* Text block:
** Start **
Buying might be right for you if…

  • you have some money saved up for the home buying process.
  • make enough money for your mortgage payment and are willing to save a little money for any home maintenance or home repairs that are needed.
  • ready to take on the responsibility of owning a home and you want that pride of ownership.
  • you have an idea of a general area you want to live.

Remember, just because you are ready to own a home, you still need to make sure you qualify for a loan.

If you would like some references for lenders, please email me at I’ll send you a current list!

I'm not sure how much I can even afford

Not sure how much you can afford? The estimates below will give you a VERY GENERAL ROUGH ESTIMATE of what you can afford. There are a few factors that will change these numbers, but this is at least a good place to start.

If you can afford $600/month = Then you are looking at a house around the $90,000 price point range.

$700/month = $100,000 price point range

$800/month = $125,000 price point range

$900/month = $140,000 price point range

$1,000/month = $150,000 price point range

*The above figures are estimates and include estimated monthly taxes and insurance. The estimates include a minimum down payment of 3%. The above numbers do not take into account other factors that could affect loan approval such as credit score, debt-to-income ratio, etc.

I'm interested in buying a house, but what is the best place to start?

Your first two contact once you get serious about the home buying process are going to be to a mortgage lender and a real estate agent.

You can always start with a real estate agent for a couple of different reasons:

  1. An agent can get you set up on the MLS (Multiple Listing Service, this is the system all agents use to input listings. This is the system that all other sites pull from like Zillow and So it is always the most accurate and up to date information.). This is a great place to start because you can start to see what homes in your price point have to offer and what you can get for your money in different areas. This is a great way to start to hone in on the area that is right for you and your budget.
  2. A real estate agent will have several mortgage lender contacts. My personal advise is to start with your bank and/or a credit union. Contact your bank and ask about their mortgage programs and get pre-qualified. Getting pre-qualified is essential to know how much a bank will lend you. Just because you can afford $1,000/month for housing doesn’t mean that you will be approved for a $150,000 house. So getting this pre-qualification will help set your expectations so you don’t waist your time looking for houses out of your price point. Remember, just because you start the process at your bank doesn’t mean that you are obligated to use them. This is just a starting point. This is a huge purchase, you should shop around when it comes to mortgages, not everyone offers the same thing. This is where your agent can be an invaluable resource!

The key is to just start the process. A great real estate agent will help guide you through the entire process, so just get in touch with one and get on the path to homeownership!

How much money do I need to buy a house?
** End **
* Data lines:
** Start **
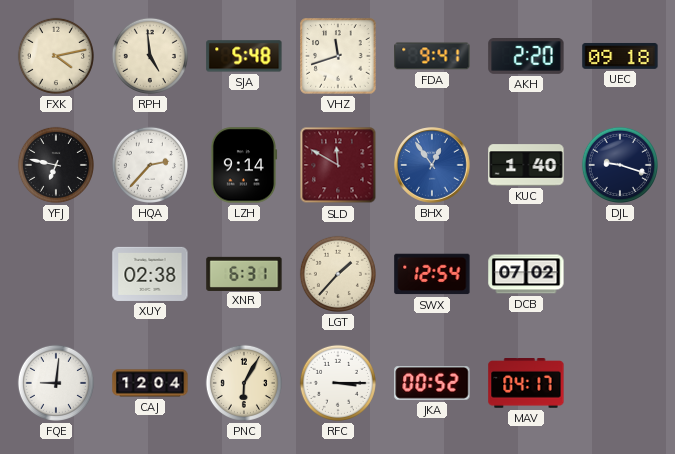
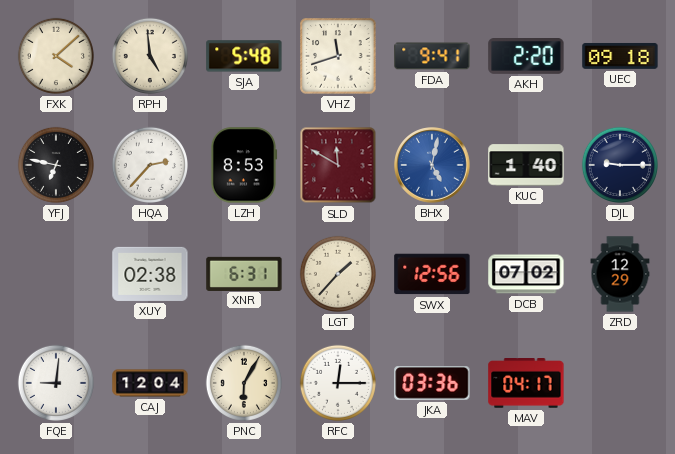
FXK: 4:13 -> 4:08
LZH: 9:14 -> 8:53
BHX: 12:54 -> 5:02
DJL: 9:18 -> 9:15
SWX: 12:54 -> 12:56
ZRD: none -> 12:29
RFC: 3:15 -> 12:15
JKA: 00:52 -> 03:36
** End **
* Jobs:
[a] List each monthly payment amount in the home buying text along with the price point range it is paired with.
[b] Return the part of the home buying text from "I'm interested in" up to and including "real estate agent.", copied word for word.

* The replies:
[a]
- $600/month: around $90,000
- $700/month: $100,000
- $800/month: $125,000
- $900/month: $140,000
- $1,000/month: $150,000

[b]
I'm interested in buying a house, but what is the best place to start?

Your first two contact once you get serious about the home buying process are going to be to a mortgage lender and a real estate agent.